Keeping infra and logic together prevents drift

One of the easiest ways for both humans and agents to go off the rails is when infrastructure and application logic live in different layers. YAML is the classic example: update a deployment in one place, and you also need to reconcile changes across other files. Humans make mistakes here, but agents struggle even more, often hallucinating new fields or misaligning configs.

A better approach is to keep infrastructure and logic together, in one place and one language. Configuring infrastructure with Python rather than YAML has a lot of benefits: it supports static analysis, offers clear documentation and autocomplete, and is more token-efficient for agents. It improves locality of behavior, by keeping related code and configuration close together, so their interactions are easy to see and reason about. It also makes discoverability simple—you can inspect a function or check supported arguments directly, instead of hunting through schema docs. And by keeping the SDK surface area small and consistent, it’s easier for both humans and agents to reason about what’s possible.
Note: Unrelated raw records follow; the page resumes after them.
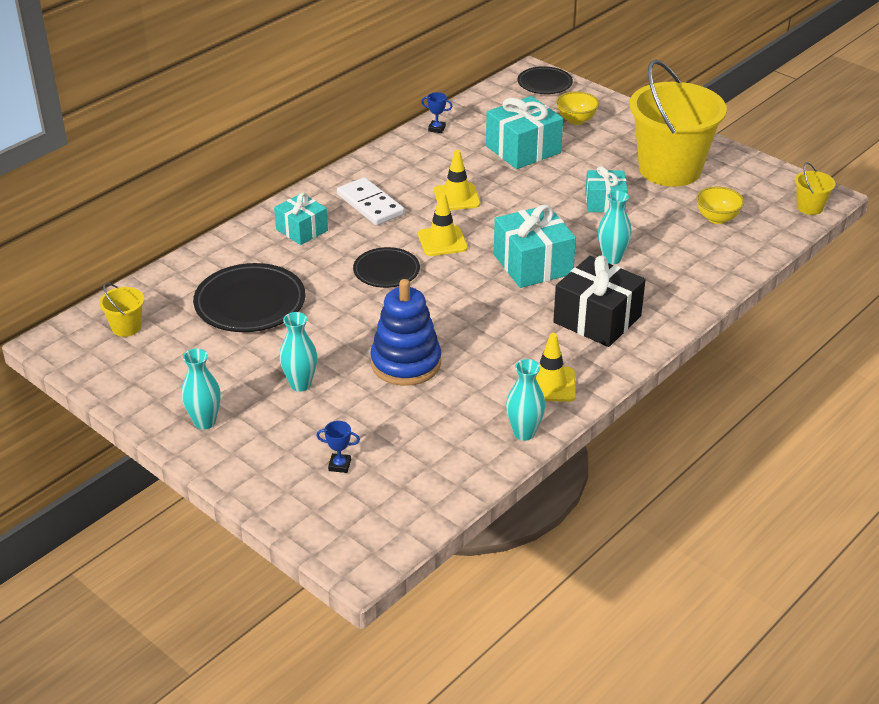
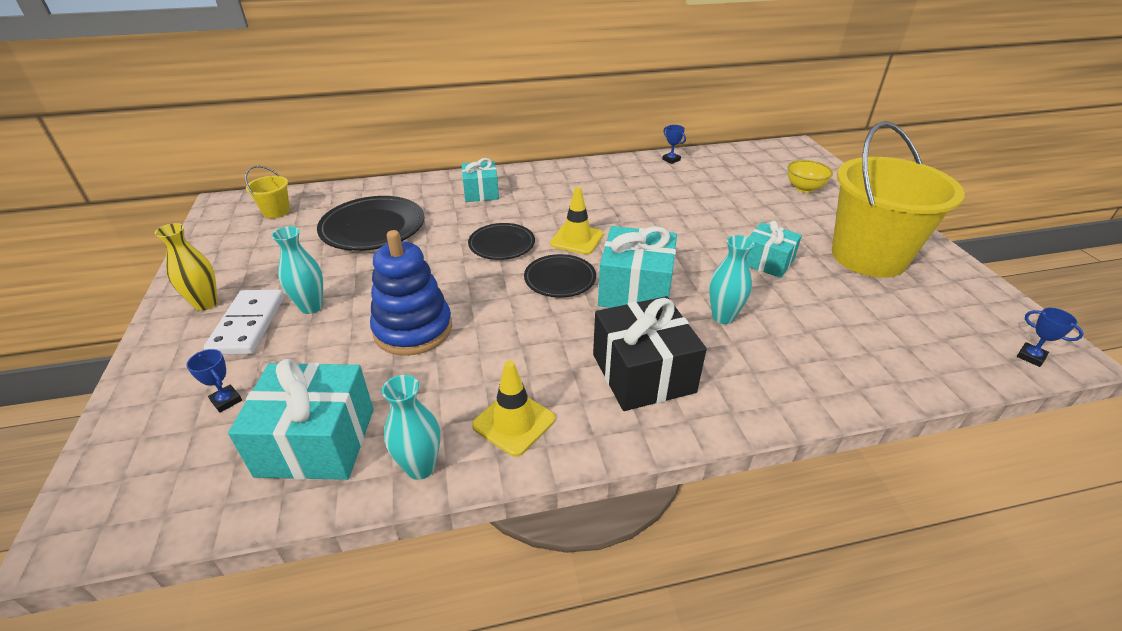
camera: 35 degrees right, 0 degrees up
(205, 422) = (206, 303): turquoise vase -> yellow vase
(370, 205) = (553, 193): white domino -> white domino (248, 325)
(456, 197) = (630, 211): yellow traffic cone -> none
(523, 149) = (730, 195): turquoise gift -> turquoise gift (316, 442)
(544, 84) = (800, 156): black plate -> black plate (560, 279)
(717, 218) = (888, 323): yellow bowl -> none
(809, 207) = (1030, 357): yellow bucket -> blue trophy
As an example, here’s how you can define a function, its environment, and its hardware requirements in a single code block using Modal:

image = modal.Image.debian_slim().pip_install("torch", "numpy")

@app.function(image=image, gpu="h100")
def matmul(a, b):
    import torch

    a = torch.tensor(a).to(device="cuda")
    b = torch.tensor(b).to(device="cuda")

    c = a @ b

    return c.cpu().numpy()

When everything lives side by side—code, resources, environment—you get a single, legible source of truth. Especially for AI workloads, where compute, code and data are tightly coupled, this makes iteration much faster and less error-prone.

Names shape how we think about systems

Even with the rise of agents, humans are still reading, reviewing, and reasoning about code. That makes naming central to developer experience: names shape how you understand a system. Functions, classes, and parameters should reflect what they actually do, and map to concepts humans already understand.

When names diverge from intuition, the mental model breaks. We once used the term concurrency_limit to describe how many parallel containers could run a function. It was technically correct, but confusing because Modal also supports concurrency within containers. Renaming it to max_containers made the behavior obvious, because it aligned the name with the specific concept it was controlling.

@app.function(min_containers=1, max_containers=500)
def my_function(input):
		...
    return result

This matters for agents, too. Ambiguous names increase the risk of errors and broken feedback loops. You can paper over some problems with long, overly descriptive names, but those become cumbersome for humans—and token-expensive for agents. The real value though, isn’t in any individual naming choice, but in the consistency of those decisions across your system. Concise, consistent, and intuitive naming helps both humans and agents understand how the system really works.

Designing for humans also means designing for agents

We didn’t set out to design for agents. Our goal was to reduce toil for humans and keep them in fast, satisfying iteration loops. But the same principles— fast feedback, helpful errors, runnable examples, unified logic and infra, and readable code—also maximize the chances of agents succeeding.

The future of development may look different, with humans and agents sharing more of the work. But the foundation remains the same: both need good developer experience to thrive.